→ Stored items
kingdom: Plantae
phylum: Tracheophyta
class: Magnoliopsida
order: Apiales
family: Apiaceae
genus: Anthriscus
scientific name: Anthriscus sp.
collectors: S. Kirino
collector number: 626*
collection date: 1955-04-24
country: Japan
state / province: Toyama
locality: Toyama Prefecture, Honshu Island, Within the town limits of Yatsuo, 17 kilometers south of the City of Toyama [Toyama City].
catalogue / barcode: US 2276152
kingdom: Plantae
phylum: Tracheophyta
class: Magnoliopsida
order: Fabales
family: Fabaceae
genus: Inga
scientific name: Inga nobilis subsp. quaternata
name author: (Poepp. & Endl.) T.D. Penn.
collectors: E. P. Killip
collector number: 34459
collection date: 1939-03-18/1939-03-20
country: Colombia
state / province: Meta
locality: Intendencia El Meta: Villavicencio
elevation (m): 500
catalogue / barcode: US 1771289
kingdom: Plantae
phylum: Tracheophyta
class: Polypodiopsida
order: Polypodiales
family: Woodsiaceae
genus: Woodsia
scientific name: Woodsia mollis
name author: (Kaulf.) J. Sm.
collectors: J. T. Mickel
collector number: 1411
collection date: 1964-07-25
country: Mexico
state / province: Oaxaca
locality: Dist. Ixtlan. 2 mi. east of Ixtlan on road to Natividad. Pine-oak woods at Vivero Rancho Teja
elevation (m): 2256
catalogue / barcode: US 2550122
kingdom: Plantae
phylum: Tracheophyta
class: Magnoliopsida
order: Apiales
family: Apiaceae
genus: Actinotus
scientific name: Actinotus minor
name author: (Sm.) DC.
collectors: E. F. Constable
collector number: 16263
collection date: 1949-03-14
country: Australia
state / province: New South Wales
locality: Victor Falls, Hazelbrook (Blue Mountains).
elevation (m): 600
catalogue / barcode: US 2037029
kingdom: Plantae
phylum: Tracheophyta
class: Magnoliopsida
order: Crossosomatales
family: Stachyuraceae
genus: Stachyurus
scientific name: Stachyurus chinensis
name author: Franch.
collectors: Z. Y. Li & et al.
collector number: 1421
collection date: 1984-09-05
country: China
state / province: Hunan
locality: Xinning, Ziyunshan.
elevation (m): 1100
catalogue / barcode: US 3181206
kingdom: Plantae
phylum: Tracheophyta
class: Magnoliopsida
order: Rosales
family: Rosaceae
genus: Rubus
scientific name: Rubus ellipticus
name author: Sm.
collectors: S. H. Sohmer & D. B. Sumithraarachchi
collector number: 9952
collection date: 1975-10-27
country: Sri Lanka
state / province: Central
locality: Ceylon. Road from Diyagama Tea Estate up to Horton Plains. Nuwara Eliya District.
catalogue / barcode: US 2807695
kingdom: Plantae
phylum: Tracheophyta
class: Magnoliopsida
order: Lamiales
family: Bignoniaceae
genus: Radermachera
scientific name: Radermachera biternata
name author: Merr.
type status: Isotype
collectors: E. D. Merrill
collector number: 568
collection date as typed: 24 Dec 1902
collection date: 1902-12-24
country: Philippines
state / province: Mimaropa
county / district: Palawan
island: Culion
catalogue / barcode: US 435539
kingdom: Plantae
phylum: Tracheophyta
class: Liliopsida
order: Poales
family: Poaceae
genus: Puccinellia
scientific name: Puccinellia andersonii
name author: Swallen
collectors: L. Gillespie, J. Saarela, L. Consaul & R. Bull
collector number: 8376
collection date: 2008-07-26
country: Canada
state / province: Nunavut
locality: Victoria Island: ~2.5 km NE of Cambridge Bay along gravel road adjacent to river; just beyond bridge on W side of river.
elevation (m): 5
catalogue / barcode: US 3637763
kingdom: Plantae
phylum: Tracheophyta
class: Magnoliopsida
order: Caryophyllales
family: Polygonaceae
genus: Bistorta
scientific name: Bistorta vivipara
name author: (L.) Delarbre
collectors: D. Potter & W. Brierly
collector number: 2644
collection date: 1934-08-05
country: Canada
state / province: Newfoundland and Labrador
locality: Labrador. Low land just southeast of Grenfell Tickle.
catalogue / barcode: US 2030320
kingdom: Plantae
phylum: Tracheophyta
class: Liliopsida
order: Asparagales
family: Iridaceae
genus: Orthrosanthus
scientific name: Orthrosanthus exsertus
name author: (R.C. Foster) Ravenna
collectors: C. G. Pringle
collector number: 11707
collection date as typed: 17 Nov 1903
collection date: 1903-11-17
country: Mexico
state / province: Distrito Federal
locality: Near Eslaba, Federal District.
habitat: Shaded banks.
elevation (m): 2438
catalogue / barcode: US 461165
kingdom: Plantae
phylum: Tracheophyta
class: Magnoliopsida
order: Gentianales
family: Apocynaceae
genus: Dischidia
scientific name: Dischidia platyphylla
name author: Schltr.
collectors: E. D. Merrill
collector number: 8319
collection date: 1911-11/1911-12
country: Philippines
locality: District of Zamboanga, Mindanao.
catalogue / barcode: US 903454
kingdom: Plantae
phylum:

→ TASK INSTRUCTIONS
Select each line of the records above that contains the word "number" and copy those lines out. Case counts.

→ TASK OUTPUT
collector number: 626*
collector number: 34459
collector number: 1411
collector number: 16263
collector number: 1421
collector number: 9952
collector number: 568
collector number: 8376
collector number: 2644
collector number: 11707
collector number: 8319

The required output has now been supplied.